13. Il résulte de tout ce qui précède que la SAS Altana investissements est seulement fondée à soutenir que c’est à tort que, par le jugement attaqué, le tribunal administratif de Paris a rejeté sa demande en tant qu’elle tendait à la décharge partielle des cotisations supplémentaires d’impôt sur le revenu résultant de la réintégration dans ses résultats des loyers, excédant le prix de 5 euros le m², auxquels elle a renoncé au cours des exercices clos en 2016 et 2017. Les conclusions présentées par la SAS Altana investissements au titre de l’article L. 761-1 du code de justice administrative doivent, par voie de conséquence, être rejetées.
DECIDE :
Article 1er : Les bases imposables à l’impôt sur les sociétés de la SAS Altana investissements au titre des exercices clos en 2016 et 2017 sont réduites à concurrence des montants correspondant à la prise en compte d’un loyer de 5 euros le m² pour la location de la maison de Beaulandais.
Article 2 : La SAS Altana investissements est déchargée des cotisations supplémentaires d’impôt sur les sociétés au titre des exercices clos en 2016 et 2017 correspondant à la réduction des bases imposables décidée à l’article 1 ci-dessus.
Article 3 : Le surplus des conclusions de la requête est rejeté.
Article 4 : Le présent arrêt sera notifié à la SAS Altana investissements et au ministre de l’action et des comptes publics.

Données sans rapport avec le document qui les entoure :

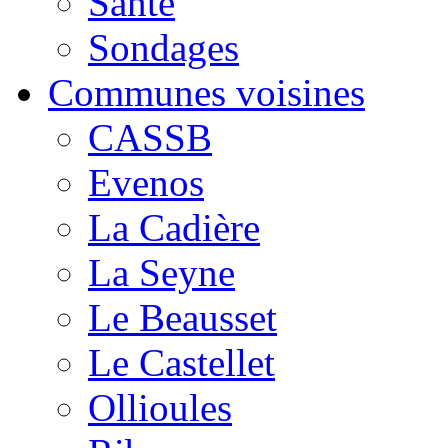
Santé
Sondages
Communes voisines
CASSB
Evenos
La Cadière
La Seyne
Le Beausset
Le Castellet
Ollioules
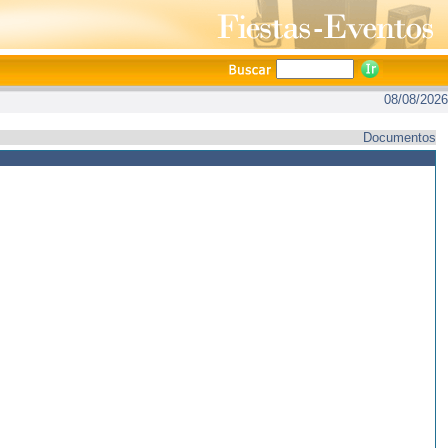
08/08/2026
Documentos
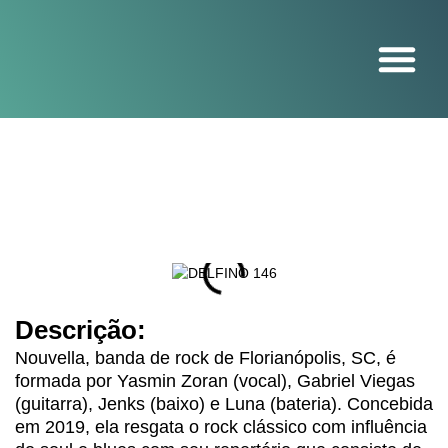
O projeto
Descrição:
Nouvella, banda de rock de Florianópolis, SC, é
formada por Yasmin Zoran (vocal), Gabriel Viegas
(guitarra), Jenks (baixo) e Luna (bateria). Concebida
em 2019, ela resgata o rock clássico com influência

Délibéré après l’audience du 5 mai 2026, à laquelle siégeaient :
- Mme Chevalier-Aubert, présidente de chambre,
- M. Gallaud, président assesseur,
- Mme Zeudmi Sahraoui, première conseillère.
Rendu public par mise à disposition au greffe le 28 mai 2026.
La rapporteure,
N. Zeudmi SahraouiLa présidente,
V. Chevalier-Aubert
La greffière,
L. Chana
La République mande et ordonne au ministre de l’action et des comptes publics en ce qui le concerne ou à tous commissaires de justice à ce requis en ce qui concerne les voies de droit commun contre les parties privées, de pourvoir à l’exécution de la présente décision.